• _Exercise details_
According to the text about Michel's deportation to Cuba, how did Michel and his brother pay for the journey in 2022?

• _Excerpted text_
::::::
A month later, in November, he was deported to Havana.

“After the medical check and the interview at the airport, they gave us a snack and put us on buses divided by province. We landed mid-morning and by the afternoon I was back in my hometown,” Michel recalls.

Returning to Nothing

What he found in Placetas, 300 kilometers east of Havana, was a blackout and the coldness of friends and relatives. His mother had died of COVID-19 in 2021. His father abandoned them as children. His ex-wife had moved to Spain with their son.

To finance the journey in 2022, Michel and his brother had sold the house they inherited from their mother. Now he slept in an apartment his brother had later purchased — practically uninhabitable, full of construction materials.

With money sent from abroad, he fixed up one room. “That was my salvation, because it kept me from having to live crashed at someone else’s home during the two months I spent in Cuba,” he says.
::::::
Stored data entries
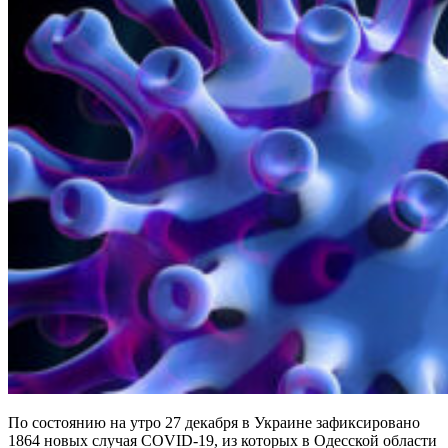
По состоянию на утро 27 декабря в Украине зафиксировано
1864 новых случая COVID-19, из которых в Одесской области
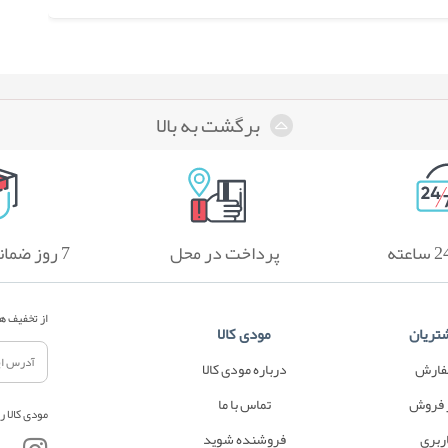
برگشت به بالا
پرداخت در محل
7 روز ضمانت بازگشت
از تخفیف ها
تریان
مودی کالا
فارش
درباره مودی کالا
 فروش
تماس با ما
مودی کالا ر
ربری
فروشنده شوید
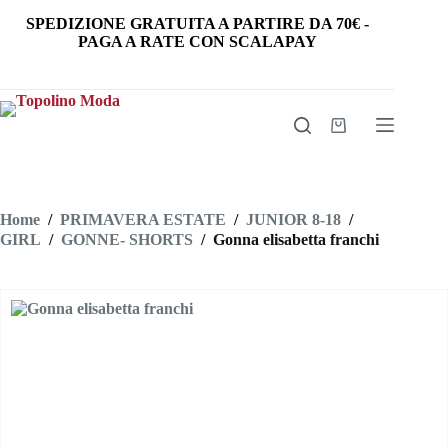
Salta
SPEDIZIONE GRATUITA
A PARTIRE DA
70€
-
al
PAGA A RATE CON SCALAPAY
contenuto
Carrello
Home
/
PRIMAVERA ESTATE
/
JUNIOR 8-18
/
GIRL
/
GONNE- SHORTS
/
Gonna elisabetta franchi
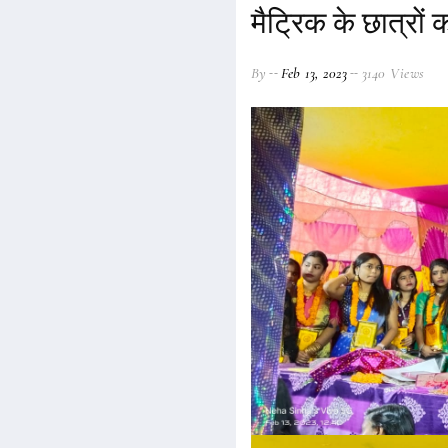
मैट्रिक के छात्रों
By
Feb 13, 2023
3140 Views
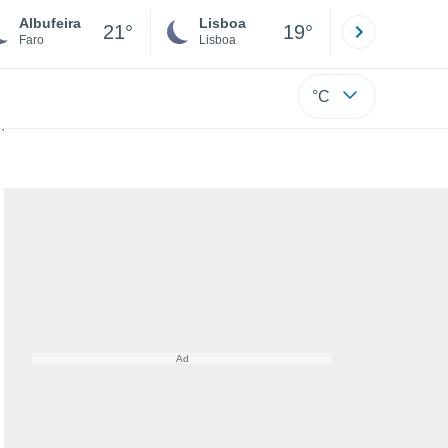
Albufeira
Lisboa
Porto
21°
19°
Faro
Lisboa
Porto
°C
oceano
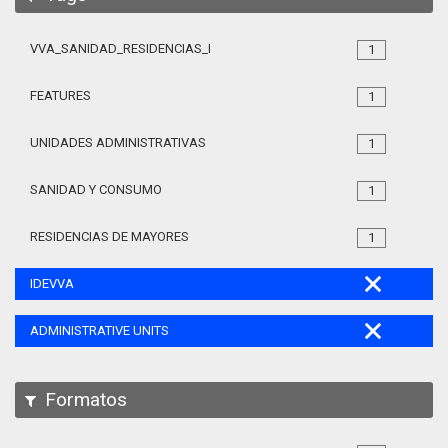
VVA_SANIDAD_RESIDENCIAS_MAYORES_105
1
FEATURES
1
UNIDADES ADMINISTRATIVAS
1
SANIDAD Y CONSUMO
1
RESIDENCIAS DE MAYORES
1
IDEVVA
ADMINISTRATIVE UNITS
Formatos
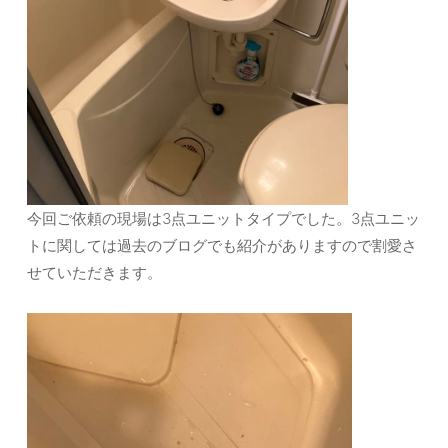
今回ご依頼の現場は3点ユニットタイプでした。3点ユニッ
トに関しては過去のブログでも紹介がありますので割愛さ
せていただきます。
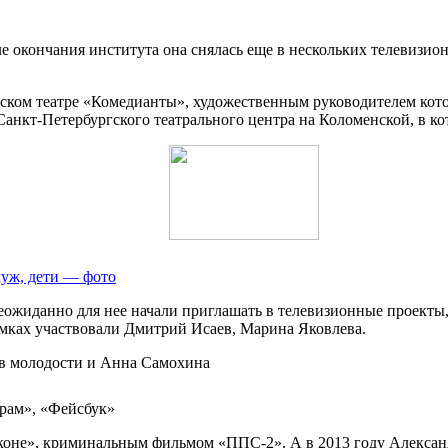
ле окончания института она снялась еще в нескольких телевизи
гском театре «Комедианты», художественным руководителем кот
анкт-Петербургского театрального центра на Коломенской, в кот
муж, дети — фото
ожиданно для нее начали приглашать в телевизионные проекты, 
мках участвовали Дмитрий Исаев, Марина Яковлева.
рам», «Фейсбук»
аконе», криминальным фильмом «ППС-2». А в 2013 году Алексан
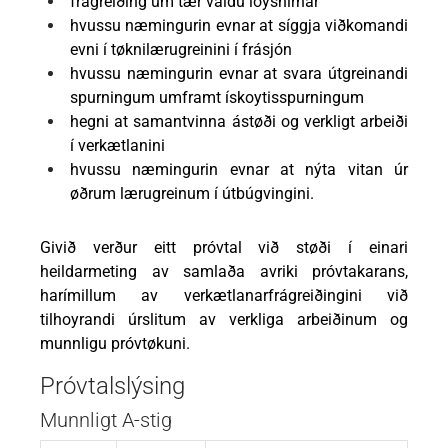
frágreiðing um tær valdu loysnirnar
hvussu næmingurin evnar at síggja viðkomandi
evni í tøknilærugreinini í frásjón
hvussu næmingurin evnar at svara útgreinandi
spurningum umframt ískoytisspurningum
hegni at samantvinna ástøði og verkligt arbeiði
í verkætlanini
hvussu næmingurin evnar at nýta vitan úr
øðrum lærugreinum í útbúgvingini.
Givið verður eitt próvtal við støði í einari
heildarmeting av samlaða avriki próvtakarans,
harímillum av verkætlanarfrágreiðingini við
tilhoyrandi úrslitum av verkliga arbeiðinum og
munnligu próvtøkuni.
Próvtalslýsing
Munnligt A-stig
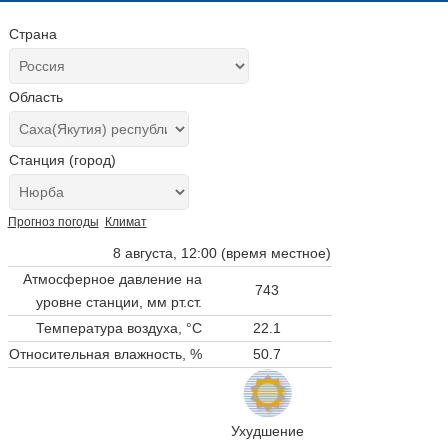
Страна
Область
Станция (город)
Прогноз погоды
Климат
8 августа, 12:00 (время местное)
Атмосферное давление на
743
уровне станции,
мм рт.ст.
Температура воздуха, °C
22.1
Относительная влажность, %
50.7
Ухудшение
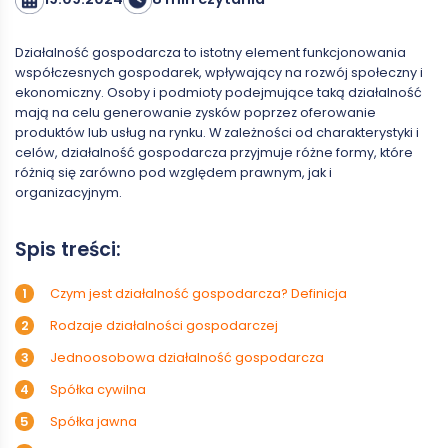
Działalność gospodarcza to istotny element funkcjonowania
współczesnych gospodarek, wpływający na rozwój społeczny i
ekonomiczny. Osoby i podmioty podejmujące taką działalność
mają na celu generowanie zysków poprzez oferowanie
produktów lub usług na rynku. W zależności od charakterystyki i
celów, działalność gospodarcza przyjmuje różne formy, które
różnią się zarówno pod względem prawnym, jak i
organizacyjnym.
Spis treści:
Czym jest działalność gospodarcza? Definicja
Rodzaje działalności gospodarczej
Jednoosobowa działalność gospodarcza
Spółka cywilna
Spółka jawna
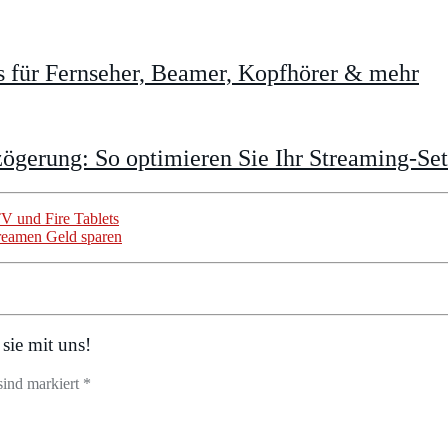
 für Fernseher, Beamer, Kopfhörer & mehr
gerung: So optimieren Sie Ihr Streaming-Se
TV und Fire Tablets
Streamen Geld sparen
sie mit uns!
sind markiert *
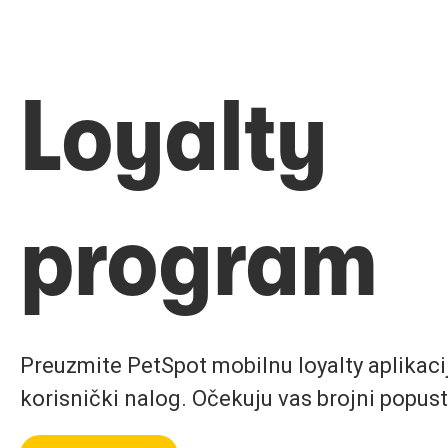
Loyalty
program
Preuzmite PetSpot mobilnu loyalty aplikaciju
korisnički nalog. Očekuju vas brojni popust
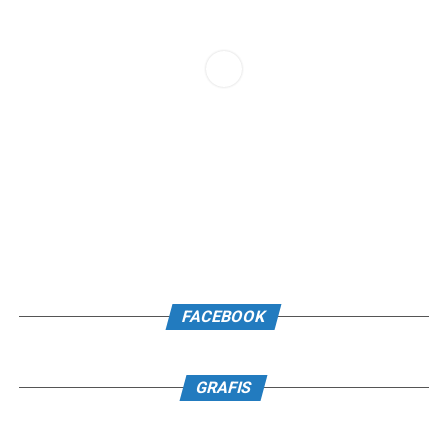
FACEBOOK
GRAFIS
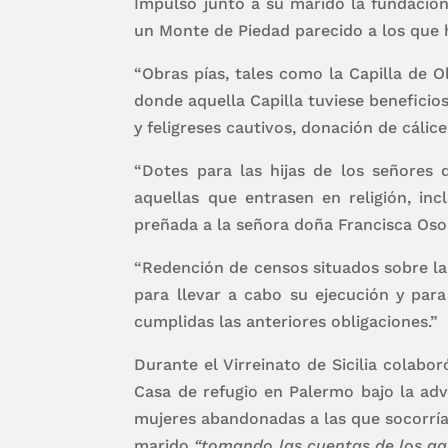
Impulsó junto a su marido la fundación
un Monte de Piedad parecido a los que h
“Obras pías, tales como la Capilla de Ol
donde aquella Capilla tuviese beneficio
y feligreses cautivos, donación de cálic
“Dotes para las hijas de los señores 
aquellas que entrasen en religión, i
preñada a la señora doña Francisca Osor
“Redención de censos situados sobre la 
para llevar a cabo su ejecución y par
cumplidas las anteriores obligaciones.”
Durante el Virreinato de Sicilia colabo
Casa de refugio en Palermo bajo la ad
mujeres abandonadas a las que socorría
marido
“tomando las cuentas de los ga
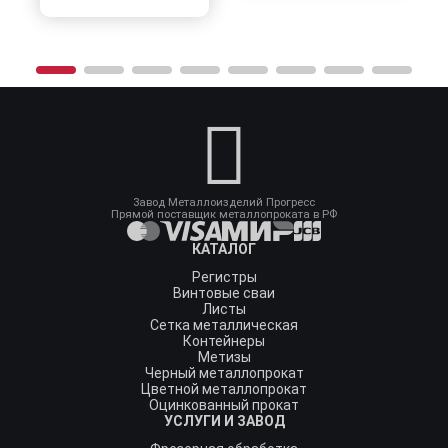
Завод Металлоизделий Прогресс
Прямой поставщик металлопроката в РФ
КАТАЛОГ
Регистры
Винтовые сваи
Листы
Сетка металлическая
Контейнеры
Метизы
Черный металлопрокат
Цветной металлопрокат
Оцинкованный прокат
УСЛУГИ И ЗАВОД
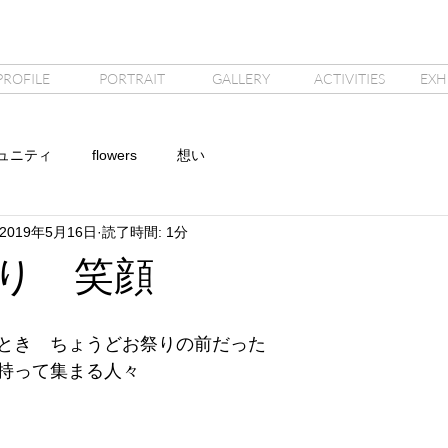
PROFILE
PORTRAIT
GALLERY
ACTIVITIES
EXH
ュニティ
flowers
想い
2019年5月16日
読了時間: 1分
お祭り 笑顔
とき　ちょうどお祭りの前だった
持って集まる人々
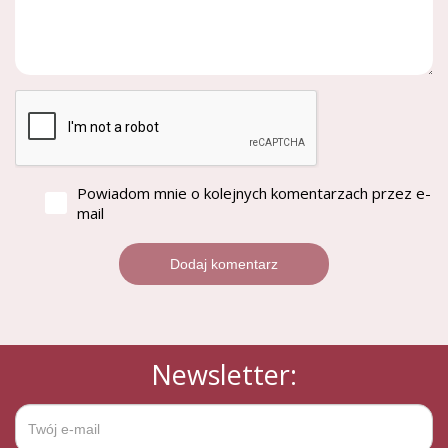
Powiadom mnie o kolejnych komentarzach przez e-
mail
Newsletter:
::::::
• _Your response_
They sold the house they had inherited from their mother.